Il est vrai que notre génération ne connaît que la mort
provisoire. Ces individus ne se souviennent jamais de ce qu’ils ont fait. Il
n’y a donc que les rares disparus, comme moi, qui peuvent vous parler du
royaume des morts.
Que je vous dise tout d’abord qu’il n’y a ni bars ni
discothèques en enfer. Mais les vieux mythes sont également faux : il n’y
fait ni chaud ni froid. La grande punition est la suivante : il est
interdit de travailler et de jouer. Comme aurait dit Baudelaire :
« On s’emmerde comme en Belgique, » ou plutôt (pour les puristes)

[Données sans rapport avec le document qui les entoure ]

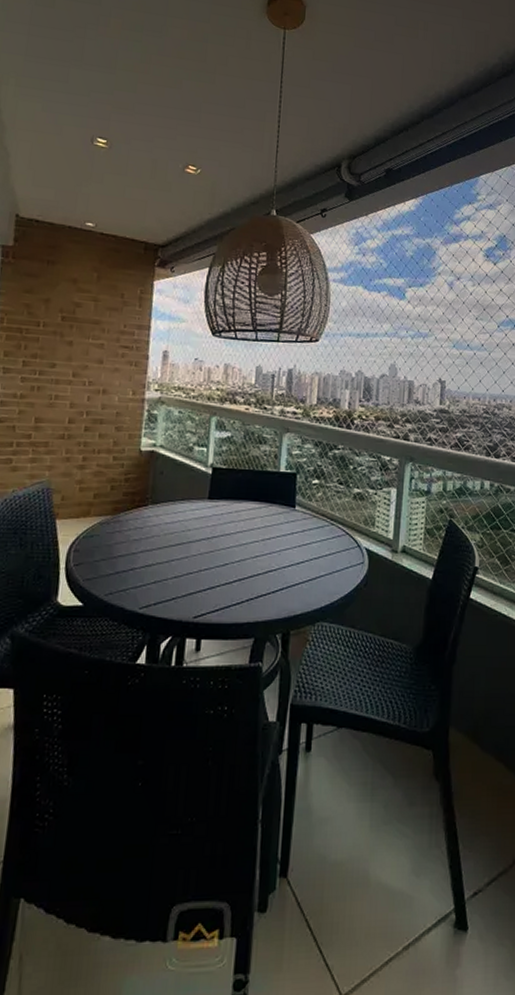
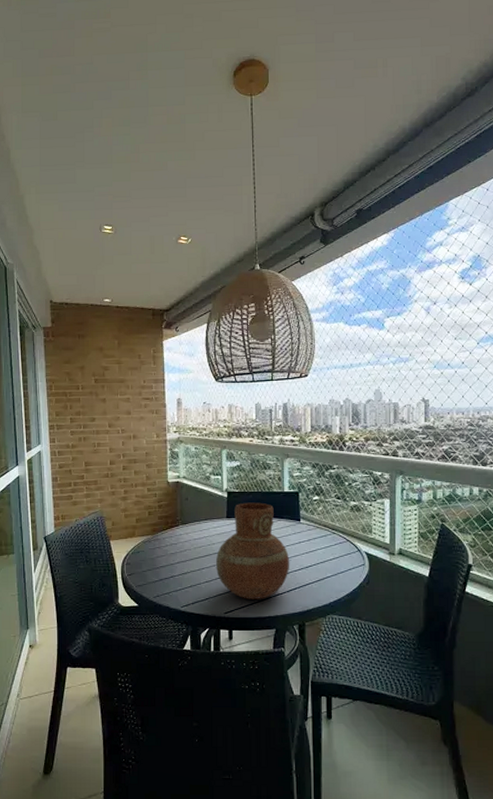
vase: none [189,482,279,601] -> present [216,502,290,599]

« L’ennui ronge mon âme ».
En arrivant j’ai décidé de faire de la littérature. Du
point de vue légal je les ai eus car la littérature n’est ni un jeu ni un
travail. Naturellement Satan a bien essayé de me coincer, mais je suis allé
voir l’ « ombudswoman » de l’enfer. C’était une petite grosse qui a
fait traîner le cas en longueur, toute contente d’avoir une excuse pour
travailler. Le procès fut interminable car les juges et les avocats faisaient
semblant d’avoir tout oublié. Il a fallu se remettre à étudier. Satan me
regardait, rouge de colère. Naturellement j’ai gagné. Voilà donc que, faute de
mieux, chaque damné s’est mis à l’écriture. Incroyable mais vrai : il y a
plus de poètes dans un autobus d’Enfers-Elysées que dans un petit appartement
de Toronto.
Il faut être juste. Tous ceux qui écrivaient sur terre
ont eu le droit de s’y remettre tout de suite. Cette minorité majoritaire étant
satisfaite, il restait cependant les masses d’illettrés, d’ingénieurs en
électronique et de conseillers pédagogiques. Satan m’a intenté un deuxième
procès.
Je me suis mis tout de suite au travail avec mon
expert-comptable Jean Villemolle et mon avocat Odoacre Tadukulot. Triste vie,
Jean se débat contre le cancer du côlon et Odoacre fait des crises cardiaques
de mysticisme. Autant dire que ce procès ne finira jamais.